Title: Detection of Campylobacter in 100 commercial flocks - evaluation of plating media and filtration method

Author
item Berrang, Mark
item Cox, Nelson - Nac
item Meinersmann, Richard - Rick
item OAKLEY, BRIAN - Former ARS Employee
item Line, John - Eric

Submitted to: Journal of Applied Poultry Research
Publication Type: Peer Reviewed Journal
Publication Acceptance Date: 3/17/2015
Publication Date: 5/5/2015
Citation: Berrang, M.E., Cox Jr, N.A., Meinersmann, R.J., Oakley, B., Line, J.E. 2015. Detection of Campylobacter in 100 commercial flocks - evaluation of plating media and filtration method. Journal of Applied Poultry Research. 24(2):240-245.

Interpretive Summary: Campylobacter is a human pathogen that has been associated with broiler chickens. This organism is a natural component of the broiler gut microflora and as such can contaminate meat during processing. It is useful for a commercial processor to know the status of a flock during or prior to processing. However, due to extraneous growth on bacterial growth media, it can be very difficult to detect Campylobacter from a complex sample such as gut contents or feces. We examined gut tissue from 100 different broiler flocks 50 of which we also examined carcass samples. We tested three different plating media with and without the extra selection of a filtration method. We found that 52% of flocks tested were positive for Campylobacter. In general, the Campylobacter status of gut contents was predictive of the status of a corresponding carcass rinse sample. We found that all media suffered to some degree from the growth of extraneous bacteria, making it very difficult to see Campylobacter colonies. In all cases, this was solved by using a filter with 0.45µm pores laid on top of the agar prior to placement of the diluted sample. This filter method is very effective to improve the detection and isolation of Campylobacter from highly contaminated samples. This information will be useful to poultry researchers and commercial processors as they attempt to determine the Campylobacter status of broilers.

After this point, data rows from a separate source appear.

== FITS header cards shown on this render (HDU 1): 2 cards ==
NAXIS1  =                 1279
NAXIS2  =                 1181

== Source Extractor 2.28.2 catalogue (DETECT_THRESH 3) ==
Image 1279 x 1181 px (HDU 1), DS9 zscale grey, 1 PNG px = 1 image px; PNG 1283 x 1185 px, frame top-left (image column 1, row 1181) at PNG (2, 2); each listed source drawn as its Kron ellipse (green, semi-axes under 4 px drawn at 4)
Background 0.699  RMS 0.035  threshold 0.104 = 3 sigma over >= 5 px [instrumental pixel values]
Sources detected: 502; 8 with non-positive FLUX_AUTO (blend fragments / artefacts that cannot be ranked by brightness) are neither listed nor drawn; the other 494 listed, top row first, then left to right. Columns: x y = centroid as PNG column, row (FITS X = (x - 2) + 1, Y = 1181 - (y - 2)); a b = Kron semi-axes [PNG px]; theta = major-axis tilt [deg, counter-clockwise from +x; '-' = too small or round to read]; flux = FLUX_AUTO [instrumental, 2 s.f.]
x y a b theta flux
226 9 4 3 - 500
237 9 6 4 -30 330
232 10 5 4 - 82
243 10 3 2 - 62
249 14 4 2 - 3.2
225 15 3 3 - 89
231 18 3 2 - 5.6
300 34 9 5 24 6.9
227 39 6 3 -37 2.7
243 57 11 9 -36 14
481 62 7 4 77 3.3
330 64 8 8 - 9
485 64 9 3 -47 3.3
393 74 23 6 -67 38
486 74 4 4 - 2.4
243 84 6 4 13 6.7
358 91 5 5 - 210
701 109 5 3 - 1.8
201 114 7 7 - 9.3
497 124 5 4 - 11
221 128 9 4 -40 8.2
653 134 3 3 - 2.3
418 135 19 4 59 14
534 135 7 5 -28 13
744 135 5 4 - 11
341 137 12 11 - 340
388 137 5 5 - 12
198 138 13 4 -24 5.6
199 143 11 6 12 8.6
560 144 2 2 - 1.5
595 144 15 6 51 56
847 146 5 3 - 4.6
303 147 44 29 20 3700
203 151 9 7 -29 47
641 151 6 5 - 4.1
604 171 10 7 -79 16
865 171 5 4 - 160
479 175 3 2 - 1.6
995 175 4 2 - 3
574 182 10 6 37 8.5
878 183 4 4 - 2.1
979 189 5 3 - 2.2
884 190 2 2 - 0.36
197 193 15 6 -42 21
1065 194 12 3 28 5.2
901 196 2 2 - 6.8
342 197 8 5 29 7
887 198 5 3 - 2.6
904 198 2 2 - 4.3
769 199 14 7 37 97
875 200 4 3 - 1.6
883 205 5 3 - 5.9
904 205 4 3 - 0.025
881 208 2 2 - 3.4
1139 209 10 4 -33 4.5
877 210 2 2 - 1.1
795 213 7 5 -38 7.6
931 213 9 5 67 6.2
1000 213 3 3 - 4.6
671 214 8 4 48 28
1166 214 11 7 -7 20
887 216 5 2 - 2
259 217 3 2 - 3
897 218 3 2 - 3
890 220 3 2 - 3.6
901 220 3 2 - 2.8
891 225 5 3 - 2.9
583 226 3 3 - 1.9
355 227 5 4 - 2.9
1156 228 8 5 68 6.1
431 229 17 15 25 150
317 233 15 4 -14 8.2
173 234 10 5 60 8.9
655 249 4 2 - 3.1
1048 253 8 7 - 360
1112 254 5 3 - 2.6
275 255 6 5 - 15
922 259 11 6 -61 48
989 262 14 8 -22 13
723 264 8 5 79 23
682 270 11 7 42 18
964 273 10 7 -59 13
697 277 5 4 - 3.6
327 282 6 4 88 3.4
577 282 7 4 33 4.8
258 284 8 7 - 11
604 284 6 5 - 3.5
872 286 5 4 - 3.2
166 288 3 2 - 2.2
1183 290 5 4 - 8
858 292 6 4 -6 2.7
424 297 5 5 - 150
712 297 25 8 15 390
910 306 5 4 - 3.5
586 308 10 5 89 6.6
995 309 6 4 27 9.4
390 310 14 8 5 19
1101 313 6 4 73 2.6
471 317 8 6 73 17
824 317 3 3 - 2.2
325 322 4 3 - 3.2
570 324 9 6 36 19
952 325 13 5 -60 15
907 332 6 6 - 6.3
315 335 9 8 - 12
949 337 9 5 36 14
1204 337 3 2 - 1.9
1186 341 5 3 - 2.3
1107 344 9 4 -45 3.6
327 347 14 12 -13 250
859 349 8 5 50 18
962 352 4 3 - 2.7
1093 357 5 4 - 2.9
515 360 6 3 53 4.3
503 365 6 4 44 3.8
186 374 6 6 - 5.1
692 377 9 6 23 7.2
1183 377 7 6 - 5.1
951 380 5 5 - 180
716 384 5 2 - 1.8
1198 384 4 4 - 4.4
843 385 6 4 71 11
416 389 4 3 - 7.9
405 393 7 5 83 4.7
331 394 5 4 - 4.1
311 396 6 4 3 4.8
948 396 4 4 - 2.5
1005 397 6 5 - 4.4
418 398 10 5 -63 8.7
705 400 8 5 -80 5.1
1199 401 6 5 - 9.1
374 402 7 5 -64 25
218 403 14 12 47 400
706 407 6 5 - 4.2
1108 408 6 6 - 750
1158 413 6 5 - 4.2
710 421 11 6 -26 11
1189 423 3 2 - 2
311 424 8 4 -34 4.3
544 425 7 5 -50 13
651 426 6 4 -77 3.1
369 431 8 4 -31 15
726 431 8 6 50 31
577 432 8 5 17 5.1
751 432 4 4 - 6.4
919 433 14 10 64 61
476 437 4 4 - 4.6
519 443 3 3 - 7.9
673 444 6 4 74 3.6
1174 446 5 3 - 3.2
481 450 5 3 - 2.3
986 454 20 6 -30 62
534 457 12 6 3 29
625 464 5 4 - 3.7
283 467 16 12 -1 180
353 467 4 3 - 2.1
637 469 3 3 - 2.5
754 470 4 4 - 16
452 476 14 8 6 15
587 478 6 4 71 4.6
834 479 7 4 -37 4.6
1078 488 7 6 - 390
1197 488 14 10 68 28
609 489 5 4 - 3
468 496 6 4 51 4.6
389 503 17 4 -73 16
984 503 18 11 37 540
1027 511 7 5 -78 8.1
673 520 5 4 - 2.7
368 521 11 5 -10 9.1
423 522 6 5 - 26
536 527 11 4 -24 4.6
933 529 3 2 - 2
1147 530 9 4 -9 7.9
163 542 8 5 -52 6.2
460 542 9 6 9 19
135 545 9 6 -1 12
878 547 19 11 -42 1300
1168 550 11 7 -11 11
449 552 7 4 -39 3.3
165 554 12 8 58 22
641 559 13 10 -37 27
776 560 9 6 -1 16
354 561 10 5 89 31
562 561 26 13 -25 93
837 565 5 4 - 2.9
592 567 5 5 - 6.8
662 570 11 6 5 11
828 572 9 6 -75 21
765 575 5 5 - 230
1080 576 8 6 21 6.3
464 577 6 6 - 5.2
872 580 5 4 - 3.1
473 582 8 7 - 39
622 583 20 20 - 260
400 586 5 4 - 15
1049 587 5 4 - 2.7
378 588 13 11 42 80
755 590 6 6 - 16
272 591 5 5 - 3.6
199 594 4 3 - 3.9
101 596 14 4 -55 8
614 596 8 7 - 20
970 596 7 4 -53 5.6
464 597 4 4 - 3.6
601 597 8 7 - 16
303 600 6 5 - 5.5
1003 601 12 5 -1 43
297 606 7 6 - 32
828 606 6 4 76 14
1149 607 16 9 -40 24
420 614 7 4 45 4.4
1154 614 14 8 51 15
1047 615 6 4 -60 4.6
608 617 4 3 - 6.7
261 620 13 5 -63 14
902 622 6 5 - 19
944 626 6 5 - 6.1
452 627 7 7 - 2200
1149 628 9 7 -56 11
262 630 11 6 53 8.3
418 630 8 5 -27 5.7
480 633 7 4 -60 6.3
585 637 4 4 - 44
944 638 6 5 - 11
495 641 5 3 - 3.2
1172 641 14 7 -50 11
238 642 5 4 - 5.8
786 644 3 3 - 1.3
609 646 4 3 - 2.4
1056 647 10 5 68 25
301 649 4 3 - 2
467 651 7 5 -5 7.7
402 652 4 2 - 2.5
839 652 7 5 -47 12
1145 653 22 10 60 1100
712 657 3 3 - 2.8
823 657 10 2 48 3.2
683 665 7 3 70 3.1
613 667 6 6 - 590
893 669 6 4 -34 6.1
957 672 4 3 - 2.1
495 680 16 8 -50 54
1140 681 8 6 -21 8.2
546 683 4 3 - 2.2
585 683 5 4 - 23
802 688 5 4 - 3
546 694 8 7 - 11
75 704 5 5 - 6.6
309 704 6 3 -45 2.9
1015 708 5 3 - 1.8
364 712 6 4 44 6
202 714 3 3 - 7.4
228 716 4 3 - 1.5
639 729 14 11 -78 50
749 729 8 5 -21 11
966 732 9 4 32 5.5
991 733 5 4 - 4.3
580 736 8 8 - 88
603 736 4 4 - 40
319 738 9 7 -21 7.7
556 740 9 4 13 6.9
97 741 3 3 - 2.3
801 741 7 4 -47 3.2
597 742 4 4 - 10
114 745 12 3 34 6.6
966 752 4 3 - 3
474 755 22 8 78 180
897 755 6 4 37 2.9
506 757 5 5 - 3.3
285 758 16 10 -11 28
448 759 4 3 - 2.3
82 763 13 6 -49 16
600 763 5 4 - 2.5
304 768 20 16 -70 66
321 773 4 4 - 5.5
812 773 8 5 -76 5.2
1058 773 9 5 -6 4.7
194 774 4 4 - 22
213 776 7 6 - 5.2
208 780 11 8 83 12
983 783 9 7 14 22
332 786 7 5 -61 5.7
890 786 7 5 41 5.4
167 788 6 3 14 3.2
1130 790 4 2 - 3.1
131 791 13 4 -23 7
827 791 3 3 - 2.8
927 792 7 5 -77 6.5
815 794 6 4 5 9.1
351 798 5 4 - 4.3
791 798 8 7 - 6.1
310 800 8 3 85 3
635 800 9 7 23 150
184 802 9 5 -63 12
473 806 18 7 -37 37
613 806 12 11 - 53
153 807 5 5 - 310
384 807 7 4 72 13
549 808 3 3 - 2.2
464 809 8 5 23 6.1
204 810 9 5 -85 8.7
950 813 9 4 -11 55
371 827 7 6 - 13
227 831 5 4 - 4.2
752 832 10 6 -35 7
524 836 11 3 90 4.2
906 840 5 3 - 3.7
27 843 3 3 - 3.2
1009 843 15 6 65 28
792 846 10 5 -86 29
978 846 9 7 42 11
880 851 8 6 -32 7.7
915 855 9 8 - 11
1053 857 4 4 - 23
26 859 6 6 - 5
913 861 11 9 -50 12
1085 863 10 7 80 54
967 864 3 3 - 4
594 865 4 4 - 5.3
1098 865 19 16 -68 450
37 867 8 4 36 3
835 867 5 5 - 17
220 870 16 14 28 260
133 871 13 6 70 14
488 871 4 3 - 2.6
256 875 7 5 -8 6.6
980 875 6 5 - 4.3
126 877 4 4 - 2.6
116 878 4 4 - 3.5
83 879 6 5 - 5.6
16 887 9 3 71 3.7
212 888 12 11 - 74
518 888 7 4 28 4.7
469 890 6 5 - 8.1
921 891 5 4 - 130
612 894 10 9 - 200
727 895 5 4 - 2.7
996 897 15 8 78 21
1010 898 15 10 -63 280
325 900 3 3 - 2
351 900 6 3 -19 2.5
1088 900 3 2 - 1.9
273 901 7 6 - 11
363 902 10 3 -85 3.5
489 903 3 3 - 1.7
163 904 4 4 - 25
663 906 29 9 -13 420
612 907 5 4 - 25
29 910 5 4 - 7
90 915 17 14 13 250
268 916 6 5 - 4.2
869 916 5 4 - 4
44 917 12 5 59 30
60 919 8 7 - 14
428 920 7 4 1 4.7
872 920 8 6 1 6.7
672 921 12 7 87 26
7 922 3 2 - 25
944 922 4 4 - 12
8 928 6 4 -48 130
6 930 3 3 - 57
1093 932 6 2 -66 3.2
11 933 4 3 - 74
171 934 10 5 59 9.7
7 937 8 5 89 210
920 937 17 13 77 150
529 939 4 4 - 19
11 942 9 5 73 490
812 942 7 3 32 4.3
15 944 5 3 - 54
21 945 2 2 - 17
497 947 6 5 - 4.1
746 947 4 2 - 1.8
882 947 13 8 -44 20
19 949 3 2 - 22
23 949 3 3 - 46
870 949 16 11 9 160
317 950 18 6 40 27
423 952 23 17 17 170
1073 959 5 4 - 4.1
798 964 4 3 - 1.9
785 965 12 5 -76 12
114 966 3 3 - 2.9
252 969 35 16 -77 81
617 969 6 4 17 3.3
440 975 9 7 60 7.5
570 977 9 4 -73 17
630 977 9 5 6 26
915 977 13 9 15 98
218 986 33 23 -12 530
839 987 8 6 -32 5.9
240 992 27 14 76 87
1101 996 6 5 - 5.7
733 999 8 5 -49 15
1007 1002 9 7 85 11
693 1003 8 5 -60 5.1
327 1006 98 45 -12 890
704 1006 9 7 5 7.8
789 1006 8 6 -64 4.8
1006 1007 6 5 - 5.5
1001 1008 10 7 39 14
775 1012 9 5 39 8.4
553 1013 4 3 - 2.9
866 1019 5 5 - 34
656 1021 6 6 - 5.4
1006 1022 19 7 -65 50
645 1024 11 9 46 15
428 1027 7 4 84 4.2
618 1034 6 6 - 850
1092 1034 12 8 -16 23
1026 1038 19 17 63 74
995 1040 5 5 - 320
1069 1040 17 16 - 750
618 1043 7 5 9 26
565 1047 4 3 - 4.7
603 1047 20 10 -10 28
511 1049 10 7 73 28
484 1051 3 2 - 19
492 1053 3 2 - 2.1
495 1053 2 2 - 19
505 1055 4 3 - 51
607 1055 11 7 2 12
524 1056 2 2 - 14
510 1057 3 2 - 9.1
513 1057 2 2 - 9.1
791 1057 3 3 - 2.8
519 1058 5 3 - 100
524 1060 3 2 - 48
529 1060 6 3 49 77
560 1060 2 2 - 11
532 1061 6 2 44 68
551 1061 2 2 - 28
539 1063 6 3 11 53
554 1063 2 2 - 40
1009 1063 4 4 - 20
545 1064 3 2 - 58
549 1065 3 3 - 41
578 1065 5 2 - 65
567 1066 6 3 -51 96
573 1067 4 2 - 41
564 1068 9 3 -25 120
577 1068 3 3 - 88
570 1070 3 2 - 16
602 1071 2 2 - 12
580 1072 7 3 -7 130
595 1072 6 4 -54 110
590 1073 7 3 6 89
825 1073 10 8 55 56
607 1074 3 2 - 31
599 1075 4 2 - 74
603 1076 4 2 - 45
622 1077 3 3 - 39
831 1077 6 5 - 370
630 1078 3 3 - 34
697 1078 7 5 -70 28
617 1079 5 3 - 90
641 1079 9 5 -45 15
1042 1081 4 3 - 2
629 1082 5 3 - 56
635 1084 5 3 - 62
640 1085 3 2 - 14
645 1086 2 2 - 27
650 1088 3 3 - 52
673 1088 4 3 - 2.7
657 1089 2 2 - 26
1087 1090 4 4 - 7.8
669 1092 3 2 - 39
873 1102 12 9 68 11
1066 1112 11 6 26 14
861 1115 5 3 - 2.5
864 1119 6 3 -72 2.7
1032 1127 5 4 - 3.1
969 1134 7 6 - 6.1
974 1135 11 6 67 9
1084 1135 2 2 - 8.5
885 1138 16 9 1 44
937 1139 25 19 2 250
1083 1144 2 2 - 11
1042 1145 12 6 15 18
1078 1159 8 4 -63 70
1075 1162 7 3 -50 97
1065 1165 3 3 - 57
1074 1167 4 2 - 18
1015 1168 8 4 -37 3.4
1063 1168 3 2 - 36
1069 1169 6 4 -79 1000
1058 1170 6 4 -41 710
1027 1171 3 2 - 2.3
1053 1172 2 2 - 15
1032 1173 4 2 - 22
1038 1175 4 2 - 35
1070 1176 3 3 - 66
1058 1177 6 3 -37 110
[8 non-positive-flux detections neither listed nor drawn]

Technical Abstract: Campylobacter is a natural member of the gut microflora in many commercial broilers and as such can become a contaminant on edible surfaces during processing. Culturing gut contents or feces can be a means to determine flock status prior to live-haul. The wide variety of non-Campylobacter background bacteria in these complex samples contaminates growth media and can make it very difficult to isolate Campylobacter. Over the course of 17 months, we cultured cecal contents from 100 different broiler flocks. For the last 50 flocks, we tested three selective plating media with and without the additional selection of a 0.45 µm pore filter for detection of Campylobacter from cecal contents. Furthermore, from the last 50 flocks we also collected and cultured carcass rinse samples. Growth media tested included: Campy-Cefex Agar, Campy-Line Agar and RF-Campylobacter jejuni/coli agar. About half (52%) of the 100 tested flocks were positive for Campylobacter; positive flocks were detected during each month of the year. Overall, the Campylobacter status of cecal contents from one carcass was predictive of the status of a carcass rinse from the same flock. Placing a complex sample such as cecal contents onto a 0.45 µm filter laid on top of the plating medium improved the detection of Campylobacter by eliminating non-Campylobacter background colonies. All media allowed for detection of Campylobacter from less complex carcass rinse samples without filtering. However, Campy-cefex agar had higher numbers of competing bacterial colonies than did Campy-Line agar or RF-Campylobacter jejuni/coli agar.